→ **Passage provided**
- - -

2. Propagating Writes to Region Replicas

Writes are written only to the primary region replica.

[Note]Note

By default, HBase tables do not use high availability features. After configuring your cluster for high availability, designate tables as HA by setting region replication to a value greater than 1 at table creation time. For more information, see Creating Highly-Available HBase Tables.

For read-only tables, you do not need to use any of the following methods. Disabling and enabling the table should make the data available in all region replicas.

The following two mechanisms are used to propagate writes from the primary replica to secondary replicas.

StoreFile Refresher

The first mechanism is the StoreFile refresher, which was introduced in Phase 1 (Apache HBase 1.0.0 and HDP 2.1).

StoreFile refresher is a thread per Region Server, which runs periodically, and does a refresh operation for the store files of the primary region for the secondary region replicas. If enabled, the refresher ensures that the secondary region replicas see the new flushed, compacted, or bulk loaded files from the primary region in a timely manner. However, this means that only flushed data can be read back from the secondary region replicas, and after the refresher runs, making the secondaries lag behind the primary for a longer time.

To enable this feature, configure hbase.regionserver.storefile.refresh.period to a value greater than zero, and set hbase.regionserver.storefile.refresh.all to true. For more information about these properties, see Configuring HA Reads for HBase.

Async WAL Replication

The second mechanism for propagating writes to secondaries is done via the Async WAL Replication feature. This feature is only available in HA Phase 2 (starting with HDP 2.2).

- - -

→ **What to produce**
Transcribe the passage on propagating writes to HBase region replicas in full, keeping every word, heading, and line break unchanged.

→ **Entries shown**
- - -

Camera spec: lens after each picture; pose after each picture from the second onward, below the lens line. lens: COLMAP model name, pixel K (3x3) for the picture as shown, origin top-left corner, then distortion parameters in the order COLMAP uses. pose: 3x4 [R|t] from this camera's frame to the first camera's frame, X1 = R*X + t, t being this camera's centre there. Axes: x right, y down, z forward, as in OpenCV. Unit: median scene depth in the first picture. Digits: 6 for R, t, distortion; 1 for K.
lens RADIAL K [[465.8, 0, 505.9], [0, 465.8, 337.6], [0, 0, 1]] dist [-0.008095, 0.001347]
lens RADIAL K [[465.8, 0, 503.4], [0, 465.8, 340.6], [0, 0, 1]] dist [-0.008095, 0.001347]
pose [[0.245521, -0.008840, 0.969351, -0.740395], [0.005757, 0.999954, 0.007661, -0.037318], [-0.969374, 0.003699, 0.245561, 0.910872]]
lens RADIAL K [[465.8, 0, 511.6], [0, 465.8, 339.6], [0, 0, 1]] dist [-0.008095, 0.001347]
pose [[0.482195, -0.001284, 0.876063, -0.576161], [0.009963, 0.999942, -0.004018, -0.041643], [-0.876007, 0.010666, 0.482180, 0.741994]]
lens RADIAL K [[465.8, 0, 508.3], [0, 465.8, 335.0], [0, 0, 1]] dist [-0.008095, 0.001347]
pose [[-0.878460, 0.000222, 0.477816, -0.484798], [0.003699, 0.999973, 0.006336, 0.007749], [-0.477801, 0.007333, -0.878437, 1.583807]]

- - -

→ **Completed task**
2. Propagating Writes to Region Replicas

Writes are written only to the primary region replica.

[Note]Note

By default, HBase tables do not use high availability features. After configuring your cluster for high availability, designate tables as HA by setting region replication to a value greater than 1 at table creation time. For more information, see Creating Highly-Available HBase Tables.

For read-only tables, you do not need to use any of the following methods. Disabling and enabling the table should make the data available in all region replicas.

The following two mechanisms are used to propagate writes from the primary replica to secondary replicas.

StoreFile Refresher

The first mechanism is the StoreFile refresher, which was introduced in Phase 1 (Apache HBase 1.0.0 and HDP 2.1).

StoreFile refresher is a thread per Region Server, which runs periodically, and does a refresh operation for the store files of the primary region for the secondary region replicas. If enabled, the refresher ensures that the secondary region replicas see the new flushed, compacted, or bulk loaded files from the primary region in a timely manner. However, this means that only flushed data can be read back from the secondary region replicas, and after the refresher runs, making the secondaries lag behind the primary for a longer time.

To enable this feature, configure hbase.regionserver.storefile.refresh.period to a value greater than zero, and set hbase.regionserver.storefile.refresh.all to true. For more information about these properties, see Configuring HA Reads for HBase.

Async WAL Replication

The second mechanism for propagating writes to secondaries is done via the Async WAL Replication feature. This feature is only available in HA Phase 2 (starting with HDP 2.2).